ACRA Intensifies Efforts to Eliminate Inactive Companies

A spokesperson for the Accounting and Corporate Regulatory Authority (ACRA) pointed out that ACRA has been intensifying efforts to eliminate inactive companies that are reasonably believed to have ceased business or operations.


"This is part of ACRA’s ongoing efforts to reduce the risk of inactive companies being misused for illegal purposes."


The ACRA spokesperson revealed that over the five years ending in 2023, 17,000 inactive companies were removed from the register, and the authority has since ramped up its efforts to clear inactive companies.


Inactive companies are defined as those that have not filed annual returns with ACRA for three consecutive years. These companies typically have no business activities, unlike those that have declared a "dormant" status to the authorities. Dormant companies are exempt from filing annual returns, while non-declared inactive companies are still required to submit them.
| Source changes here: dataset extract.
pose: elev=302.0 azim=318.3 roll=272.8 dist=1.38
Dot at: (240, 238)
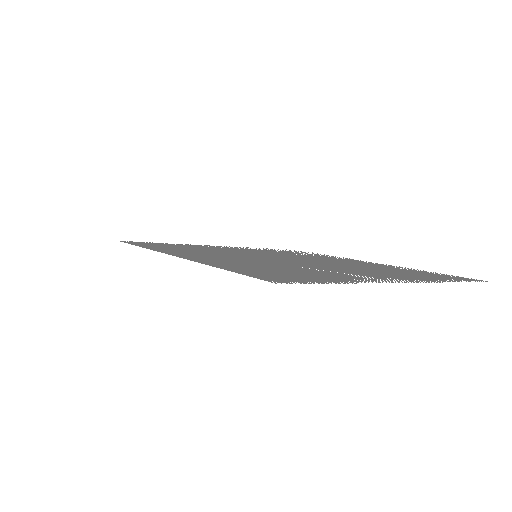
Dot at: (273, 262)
Stefanie Yuen Thio, Joint Managing Partner at TSMP Law Corporation, noted in an interview with Lianhe Zaobao that cleaning up inactive companies is a good internal management practice but not the most significant measure against money laundering. "Banks are being asked to conduct more aggressive training to ensure more effective Know Your Customer (KYC) processes, and tightening licensing regulations by MAS might have a greater impact."


Regarding the regulation of family offices, Yuen Thio said, "Singapore is taking steps to assure the broader international market that we take money laundering cases seriously. The fact that these bad actors were able to set up accounts and transfer such large sums to Singapore shows that KYC processes are not always effective. I think sending bank officers for more in-depth training is beneficial to identify common ways of evading KYC checks and the tricks used by criminals."


Gerald Singham, Senior Partner and Chief Operating Officer at Dentons Rodyk & Davidson LLP, commented that while inactive companies could indeed be exploited for money laundering, the likelihood is relatively low. Similar to how individuals might allow their Singpass to be used by scammers to open bank accounts, money laundering activities require some form of cooperation from company personnel or authorized individuals.


Regarding the requirement for family offices to submit updated information, he said, "I believe this is part of MAS's ongoing efforts as a regulatory body to strengthen scrutiny over family offices. It is a positive step to prevent the misuse of family offices for illegal activities."